Here are the results from 2 tests (have run some more, but not pasting here for space):
Please check the total seconds value, lower the better. I have run multi thread to see the actual all core usage here. Also single thread performance
Pop OS 19.10:
sysbench --test=cpu --threads=1 --cpu-max-prime=20000 --events=10000 --time=0 run
WARNING: the --test option is deprecated. You can pass a script name or path on the command line without any options.
sysbench 1.0.17 (using system LuaJIT 2.1.0-beta3)
Running the test with following options:
Number of threads: 1
Initializing random number generator from current time
Prime numbers limit: 20000
Initializing worker threads...
Threads started!
CPU speed:
events per second: 327.86
General statistics:
total time: 30.4990s
total number of events: 10000
Latency (ms):
min: 3.04
avg: 3.05
max: 4.30
95th percentile: 3.07
sum: 30496.44
Threads fairness:
events (avg/stddev): 10000.0000/0.00
execution time (avg/stddev): 30.4964/0.00
Windows 10 WSL2 Ubuntu 18.04:
l ~ sysbench --test=cpu --threads=1 --cpu-max-prime=20000 --events=10000 --time=0 run
WARNING: the --test option is deprecated. You can pass a script name or path on t
he command line without any options.
sysbench 1.0.11 (using system LuaJIT 2.1.0-beta3)
Running the test with following options:
Number of threads: 1
Initializing random number generator from current time
Prime numbers limit: 20000
Initializing worker threads...
Threads started!
CPU speed:
events per second: 518.83
General statistics:
total time: 19.2723s
total number of events: 10000
Latency (ms):
min: 1.77
avg: 1.93
max: 5.38
95th percentile: 2.57
sum: 19264.54
Threads fairness:
events (avg/stddev): 10000.0000/0.00
execution time (avg/stddev): 19.2645/0.00
Now 16 threads: (for 8 virtual cores) with much bigger prime number calculation and events:
Pop OS 19.10:
sysbench --test=cpu --threads=16 --cpu-max-prime=200000 --events=100000 --time=0 run
WARNING: the --test option is deprecated. You can pass a script name or path on the command line without any options.
sysbench 1.0.17 (using system LuaJIT 2.1.0-beta3)
Running the test with following options:
Number of threads: 16
Initializing random number generator from current time
Prime numbers limit: 200000
Initializing worker threads...
Threads started!
CPU speed:
events per second: 133.89
General statistics:
total time: 746.8843s
total number of events: 100000
Latency (ms):
min: 57.20
avg: 119.49
max: 422.58
95th percentile: 137.35
sum: 11949361.45
Threads fairness:
events (avg/stddev): 6250.0000/11.85
execution time (avg/stddev): 746.8351/0.02
Now Windows 10 WSL2 Ubuntu 18.04:
➜ ~ sysbench --test=cpu --threads=16 --cpu-max-prime=200000 --events=100000 --time=0 run
WARNING: the --test option is deprecated. You can pass a script name or path on t
he command line without any options.
sysbench 1.0.11 (using system LuaJIT 2.1.0-beta3)

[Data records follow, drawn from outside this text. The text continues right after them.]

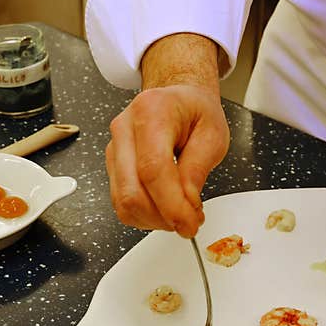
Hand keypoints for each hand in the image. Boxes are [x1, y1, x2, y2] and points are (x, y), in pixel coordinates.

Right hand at [105, 34, 229, 237]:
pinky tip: (164, 208)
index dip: (171, 205)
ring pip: (123, 203)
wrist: (177, 101)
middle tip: (189, 222)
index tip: (190, 223)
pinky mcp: (112, 166)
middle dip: (163, 218)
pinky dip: (144, 216)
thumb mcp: (213, 135)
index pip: (153, 169)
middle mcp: (124, 129)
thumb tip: (186, 204)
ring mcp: (113, 149)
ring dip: (154, 220)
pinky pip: (121, 204)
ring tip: (179, 213)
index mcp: (151, 112)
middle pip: (132, 191)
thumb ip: (197, 170)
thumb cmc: (195, 112)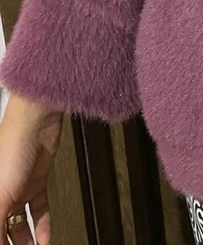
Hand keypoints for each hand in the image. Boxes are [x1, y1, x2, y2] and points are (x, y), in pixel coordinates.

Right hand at [0, 93, 63, 244]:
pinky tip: (45, 240)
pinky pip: (38, 210)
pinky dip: (42, 227)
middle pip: (1, 229)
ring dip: (25, 241)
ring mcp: (17, 189)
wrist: (38, 122)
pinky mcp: (36, 182)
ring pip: (18, 224)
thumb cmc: (12, 147)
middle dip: (10, 243)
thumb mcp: (0, 196)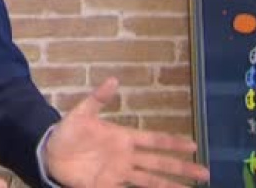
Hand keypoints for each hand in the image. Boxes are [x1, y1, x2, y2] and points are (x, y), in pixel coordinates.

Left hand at [44, 77, 210, 187]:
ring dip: (169, 186)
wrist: (50, 152)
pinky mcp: (107, 186)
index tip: (193, 145)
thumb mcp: (81, 113)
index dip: (172, 143)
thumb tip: (113, 79)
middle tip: (205, 173)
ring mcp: (119, 173)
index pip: (154, 140)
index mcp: (124, 138)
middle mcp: (127, 157)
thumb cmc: (68, 132)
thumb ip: (98, 98)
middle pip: (159, 163)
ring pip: (150, 181)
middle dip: (182, 168)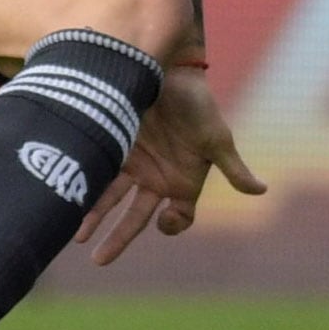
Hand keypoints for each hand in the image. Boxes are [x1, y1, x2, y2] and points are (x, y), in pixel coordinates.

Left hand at [80, 67, 265, 264]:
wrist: (167, 69)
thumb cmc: (196, 103)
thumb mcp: (216, 137)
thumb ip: (232, 167)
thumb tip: (261, 191)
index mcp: (184, 181)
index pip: (179, 217)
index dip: (173, 225)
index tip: (166, 221)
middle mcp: (156, 178)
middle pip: (135, 217)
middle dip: (118, 238)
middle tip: (99, 260)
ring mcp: (131, 164)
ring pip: (109, 199)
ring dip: (93, 217)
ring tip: (75, 236)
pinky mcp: (110, 146)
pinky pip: (95, 173)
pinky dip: (84, 188)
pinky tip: (66, 199)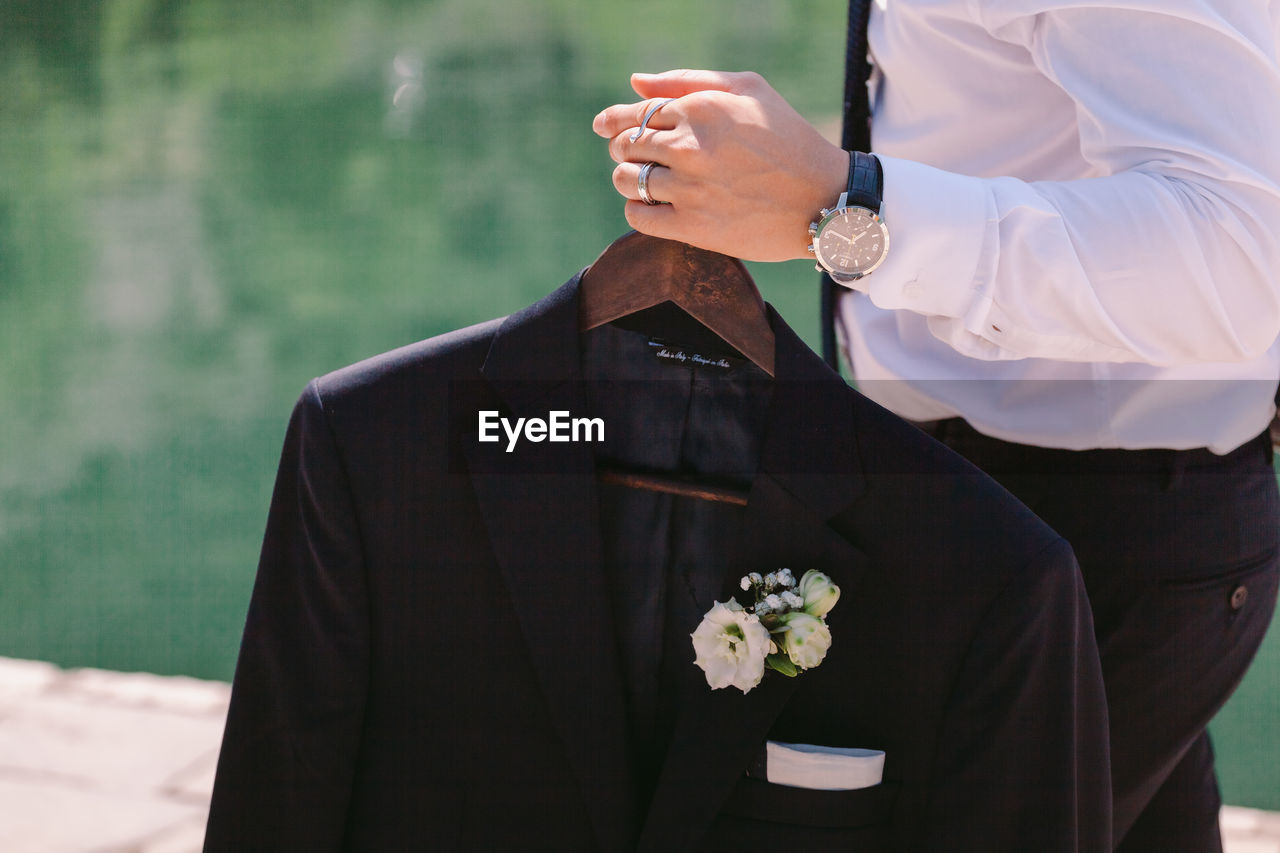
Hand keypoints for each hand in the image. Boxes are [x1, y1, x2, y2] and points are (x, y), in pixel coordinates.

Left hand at [592, 70, 848, 262]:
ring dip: (628, 179)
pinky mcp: (693, 227)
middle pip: (625, 146)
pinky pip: (638, 216)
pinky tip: (656, 205)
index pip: (635, 113)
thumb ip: (688, 81)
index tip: (605, 127)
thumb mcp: (749, 90)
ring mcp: (690, 189)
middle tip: (637, 157)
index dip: (613, 121)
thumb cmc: (788, 139)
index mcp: (701, 109)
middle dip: (623, 150)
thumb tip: (634, 82)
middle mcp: (691, 147)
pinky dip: (637, 209)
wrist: (824, 199)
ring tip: (647, 180)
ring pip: (626, 180)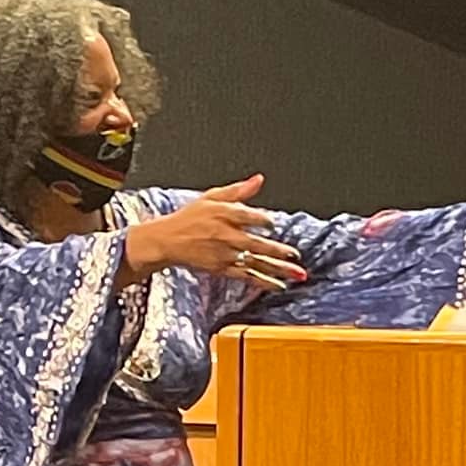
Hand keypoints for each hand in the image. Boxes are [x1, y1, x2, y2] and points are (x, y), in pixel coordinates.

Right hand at [125, 176, 307, 289]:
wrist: (168, 240)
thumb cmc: (190, 217)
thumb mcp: (212, 197)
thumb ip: (238, 190)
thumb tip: (259, 180)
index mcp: (224, 214)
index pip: (249, 216)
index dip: (263, 220)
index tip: (272, 224)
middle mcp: (226, 235)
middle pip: (257, 244)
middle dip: (278, 251)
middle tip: (295, 255)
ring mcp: (225, 254)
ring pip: (256, 262)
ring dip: (278, 269)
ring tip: (298, 274)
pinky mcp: (222, 269)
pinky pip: (247, 276)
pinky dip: (263, 282)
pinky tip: (279, 285)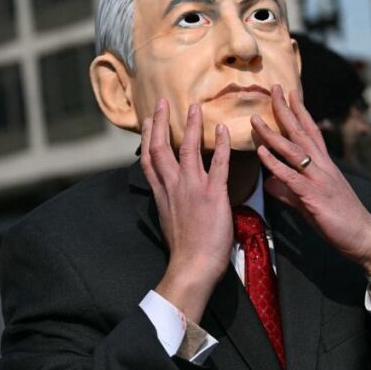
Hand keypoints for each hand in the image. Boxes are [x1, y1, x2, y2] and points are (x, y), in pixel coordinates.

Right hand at [142, 99, 232, 320]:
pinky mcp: (213, 194)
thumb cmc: (185, 249)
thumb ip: (171, 201)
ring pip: (188, 149)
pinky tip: (222, 130)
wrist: (192, 266)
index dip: (148, 137)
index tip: (149, 121)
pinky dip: (221, 145)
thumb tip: (174, 193)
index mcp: (162, 193)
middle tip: (163, 103)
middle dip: (161, 123)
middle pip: (161, 147)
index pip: (149, 159)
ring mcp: (192, 188)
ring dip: (191, 126)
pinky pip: (218, 164)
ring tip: (194, 108)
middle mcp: (173, 186)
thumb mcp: (170, 219)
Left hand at [251, 86, 370, 275]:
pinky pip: (291, 177)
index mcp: (325, 165)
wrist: (363, 236)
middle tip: (274, 88)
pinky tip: (262, 153)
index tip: (290, 93)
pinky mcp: (314, 196)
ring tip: (255, 119)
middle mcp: (323, 166)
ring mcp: (319, 179)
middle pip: (301, 132)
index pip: (311, 131)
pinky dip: (275, 164)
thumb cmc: (340, 219)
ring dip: (273, 134)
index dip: (300, 111)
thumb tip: (270, 184)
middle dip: (286, 110)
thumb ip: (289, 191)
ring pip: (293, 150)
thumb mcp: (310, 202)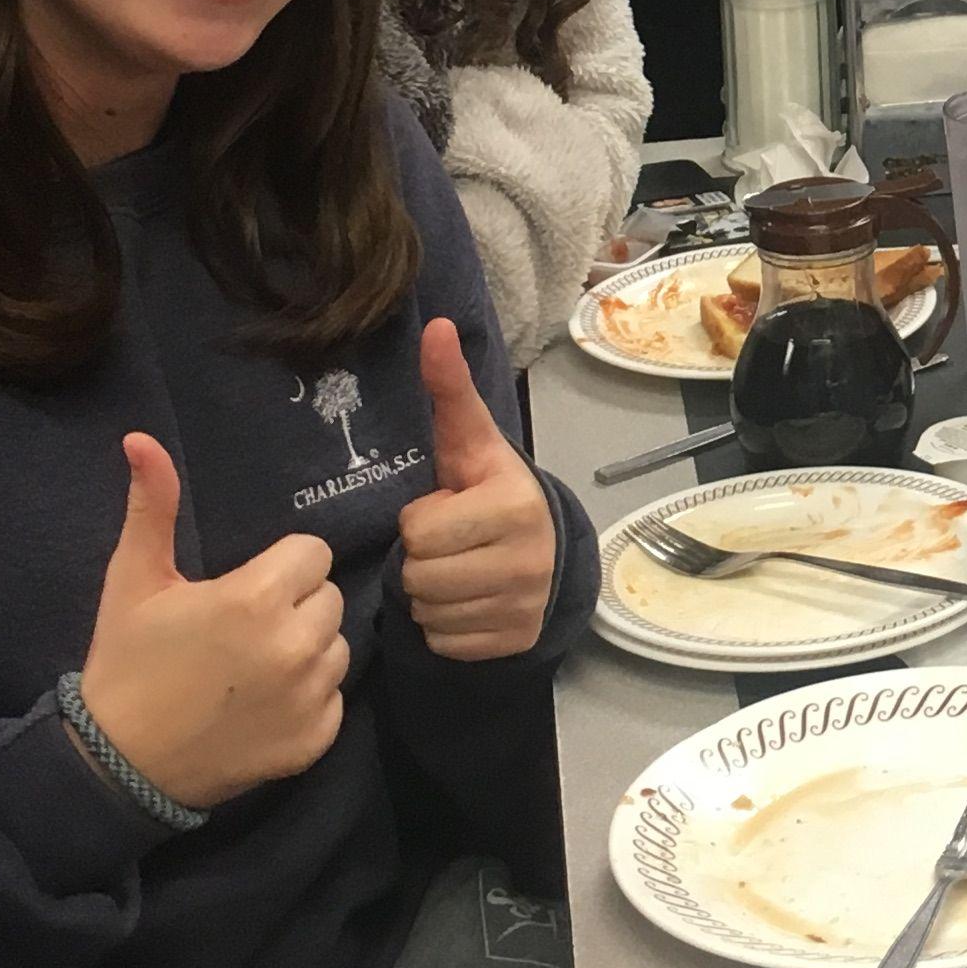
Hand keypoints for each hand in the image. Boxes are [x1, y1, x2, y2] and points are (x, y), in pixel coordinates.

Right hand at [76, 433, 346, 813]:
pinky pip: (334, 698)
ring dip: (307, 649)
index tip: (243, 589)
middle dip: (295, 605)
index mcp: (257, 598)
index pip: (311, 554)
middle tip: (244, 628)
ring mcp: (309, 697)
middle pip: (328, 597)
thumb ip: (152, 506)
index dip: (279, 567)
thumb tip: (141, 438)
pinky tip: (263, 705)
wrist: (118, 764)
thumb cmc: (126, 663)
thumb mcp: (133, 580)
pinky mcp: (316, 739)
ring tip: (254, 666)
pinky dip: (308, 700)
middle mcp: (295, 646)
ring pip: (337, 646)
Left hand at [394, 316, 559, 663]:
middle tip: (449, 544)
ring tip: (457, 571)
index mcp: (513, 505)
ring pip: (428, 612)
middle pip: (419, 576)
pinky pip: (444, 641)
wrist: (547, 553)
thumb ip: (451, 390)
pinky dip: (445, 627)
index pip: (419, 530)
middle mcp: (527, 559)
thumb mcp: (472, 443)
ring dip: (430, 595)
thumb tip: (436, 326)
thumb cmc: (492, 492)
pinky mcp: (515, 641)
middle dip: (422, 559)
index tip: (449, 509)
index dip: (423, 518)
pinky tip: (467, 602)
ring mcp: (524, 605)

Running the test with following options:
Number of threads: 16
Initializing random number generator from current time
Prime numbers limit: 200000
Initializing worker threads...
Threads started!
CPU speed:
events per second: 134.29
General statistics:
total time: 744.6686s
total number of events: 100000
Latency (ms):
min: 58.24
avg: 119.14
max: 406.73
95th percentile: 137.35
sum: 11913837.74
Threads fairness:
events (avg/stddev): 6250.0000/21.17
execution time (avg/stddev): 744.6149/0.03
Also WSL2 was using all the cores simultaneously with full capacity, like wise Pop OS was also using. So we can clearly see Windows 10 WSL2 was really good in utilising CPU resources in the same way (or better!!) like that of bare metal Linux distro. Really this time Microsoft has put some good work for the developers working on Windows 10 (both home edition and enterprise). I am looking forward to WSL2 in coming days with better I/O access in mounted filesystems, and also accessing GPU. Then Windows 10 will become a developer friendly OS.